Our founders Kate and Nina Hosali started working in Morocco in 1925 and since then our clinics and activities have flourished.

A man and his donkey receiving treatment at the SPANA Morocco centre

Morocco at a glance

• Population: 35.28 million
• Area: 710,850 sq km
• Location: Most westerly country of north Africa
• Capital City: Rabat
• Estimated number of working equines and camels: 1.7 million

SPANA operations

Veterinary Care
• 5 SPANA centres in Casablanca, Chemaia, Had Ouled Frej, Khemisset and Marrakech
• Nine mobile clinics reaching animals in remote communities from the edges of the Sahara to the Atlas mountains.
• Special projects such as setting up a licensing scheme for Marrakech’s caleche horses, which pull tourist carriages.
• SPANA also monitors their welfare and builds and maintains water troughs on main routes to give working animals access to water.
• In the past year, SPANA Morocco has treated more than 81,000 working animals across the country.


• SPANA believes the only way to ensure a better future for working animals is to educate children about animal welfare at an early age. Our extensive education programme in Morocco will teach more than 29,000 children this year.
• Children visit all of SPANA’s centres where they take part in animal welfare classroom activities and get to tour the clinics to see working animals being treated. They also get the chance to experience handling rabbits and guineas pigs which helps to develop positive attitudes and empathy towards animals.SPANA vets treating animal welfare at centre
• 12,000 children and their teachers visit the SPANA education programme at Sidi Bou Ghaba nature reserve to learn about animals in their natural environment.
• Later this year a new educational bus will tour schools in rural areas.
• SPANA has a riding centre in Casablanca which gives children with disabilities the opportunity to take part in riding activities.
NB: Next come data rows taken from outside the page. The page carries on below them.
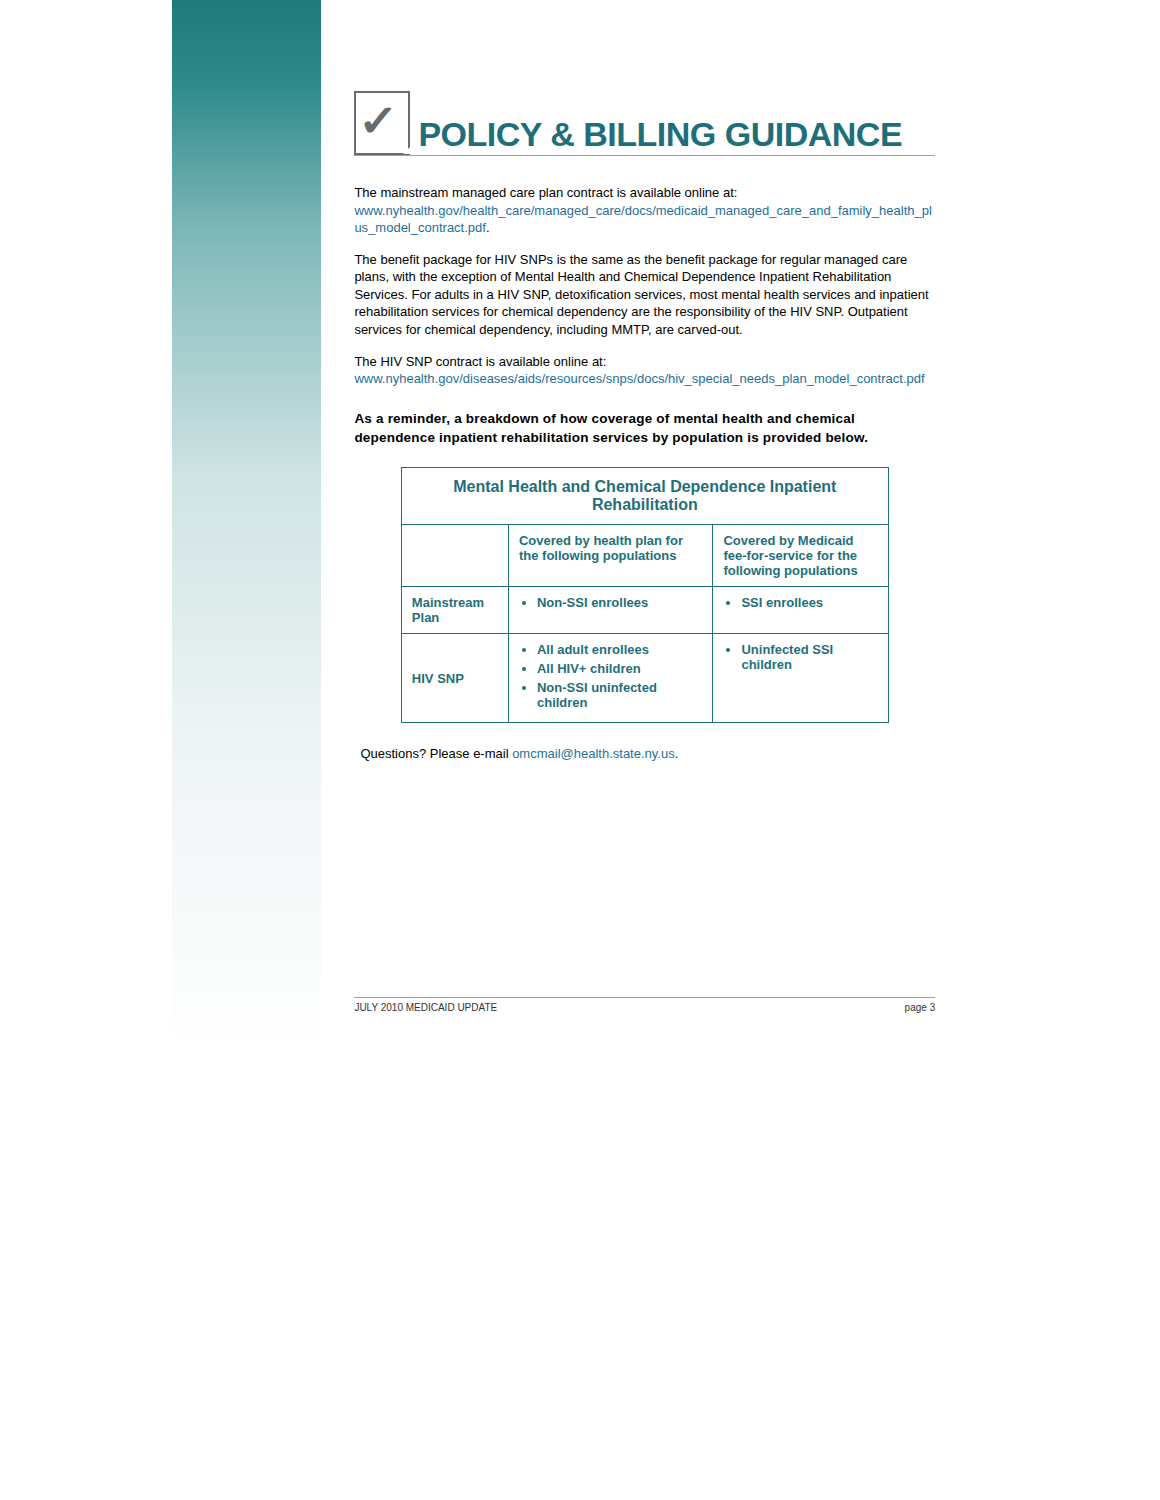✓ POLICY & BILLING GUIDANCE
The mainstream managed care plan contract is available online at:
www.nyhealth.gov/health_care/managed_care/docs/medicaid_managed_care_and_family_health_plus_model_contract.pdf.
The benefit package for HIV SNPs is the same as the benefit package for regular managed care plans, with the exception of Mental Health and Chemical Dependence Inpatient Rehabilitation Services. For adults in a HIV SNP, detoxification services, most mental health services and inpatient rehabilitation services for chemical dependency are the responsibility of the HIV SNP. Outpatient services for chemical dependency, including MMTP, are carved-out.
The HIV SNP contract is available online at:
www.nyhealth.gov/diseases/aids/resources/snps/docs/hiv_special_needs_plan_model_contract.pdf
As a reminder, a breakdown of how coverage of mental health and chemical dependence inpatient rehabilitation services by population is provided below.
Mental Health and Chemical Dependence Inpatient Rehabilitation
| | Covered by health plan for the following populations | Covered by Medicaid fee-for-service for the following populations |
| --- | --- | --- |
| Mainstream Plan | Non-SSI enrollees | SSI enrollees |
| HIV SNP | All adult enrollees All HIV+ children Non-SSI uninfected children | Uninfected SSI children |
Questions? Please e-mail omcmail@health.state.ny.us.
JULY 2010 MEDICAID UPDATE page 3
MEET THE VET – Hamid Belemleh

Hamid trained in veterinary sciences in Lyons, France, before returning to Morocco to gain his PhD. After his studies, Hamid taught as a professor in the veterinary school at Rabat. In 1986 Hamid started working part-time for SPANA, modernising the programme with the help of a close-knit team and has now been working for SPANA for over 30 years.

“What I like most about my job is the pleasure you get from saving an animal or ensuring its welfare through education. Since I’ve been working for SPANA, I’ve seen great changes in people’s attitudes towards their animals. When I first started working for SPANA, we would have to go out and persuade people to get their animals treated. Now they come to us, and I think that’s a huge achievement for the charity.”